TO-DO ITEM:
Pull out every line of the data below that contains the word "value".

DATASET:
•••

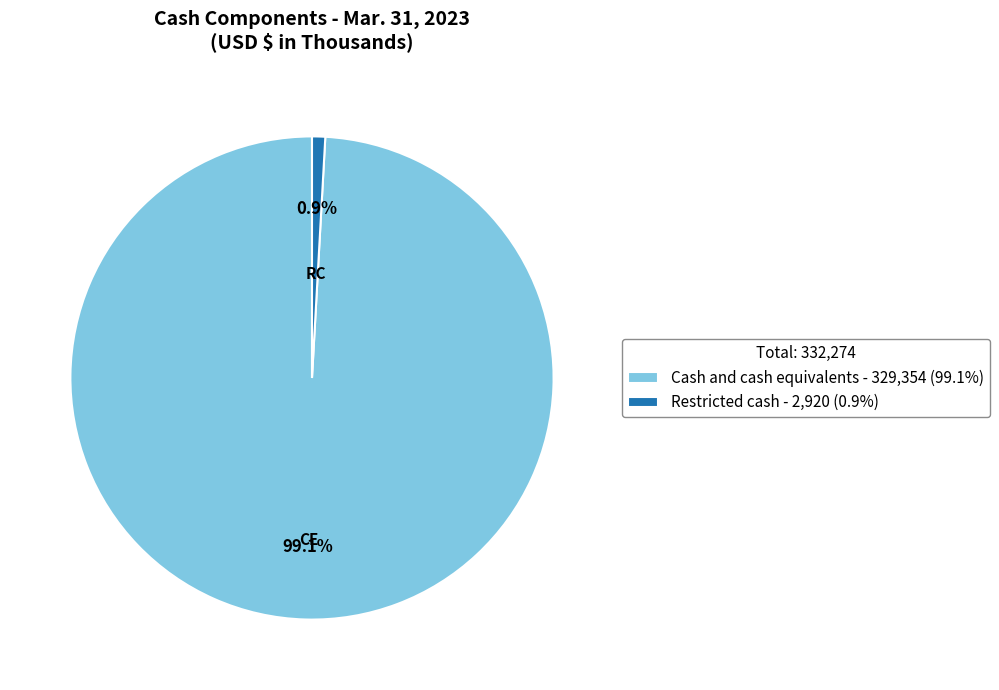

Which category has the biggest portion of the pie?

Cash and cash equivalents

•••

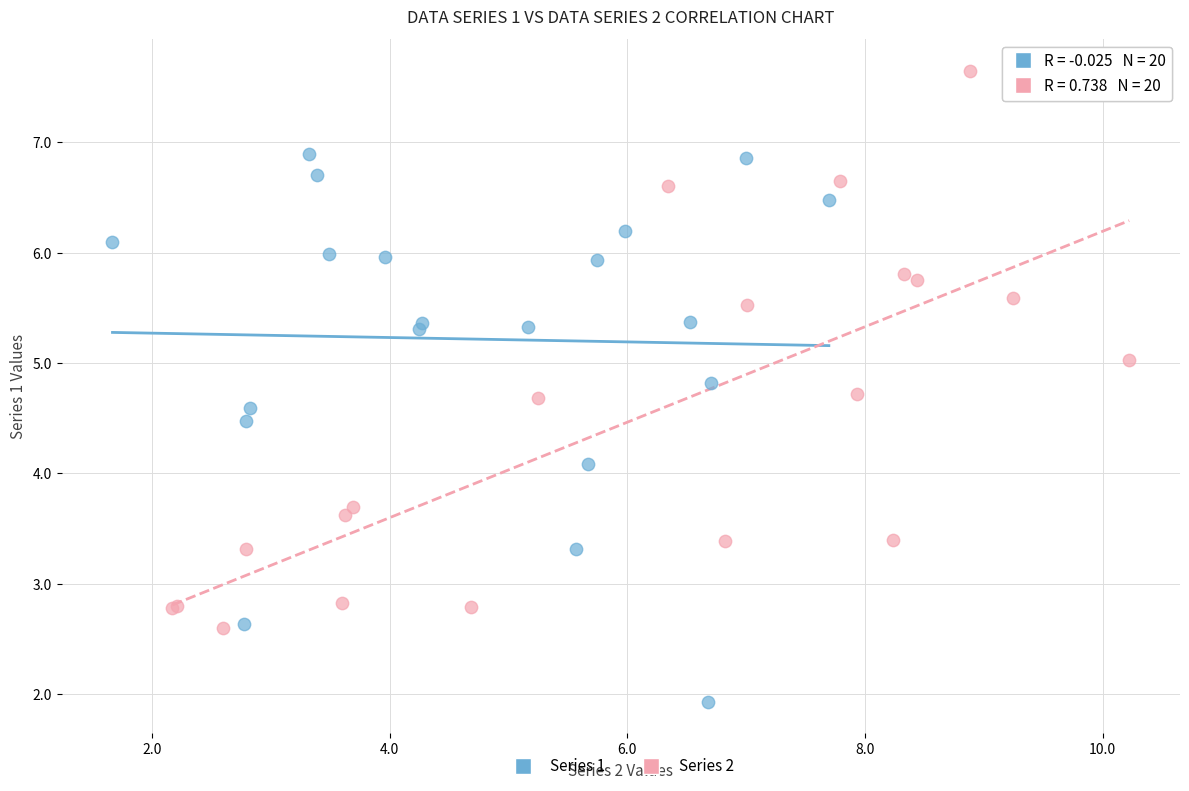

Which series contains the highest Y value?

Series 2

•••

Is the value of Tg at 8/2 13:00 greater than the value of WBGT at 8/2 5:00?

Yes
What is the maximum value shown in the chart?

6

•••

TASK ANSWER:
Which series contains the highest Y value?
Is the value of Tg at 8/2 13:00 greater than the value of WBGT at 8/2 5:00?
What is the maximum value shown in the chart?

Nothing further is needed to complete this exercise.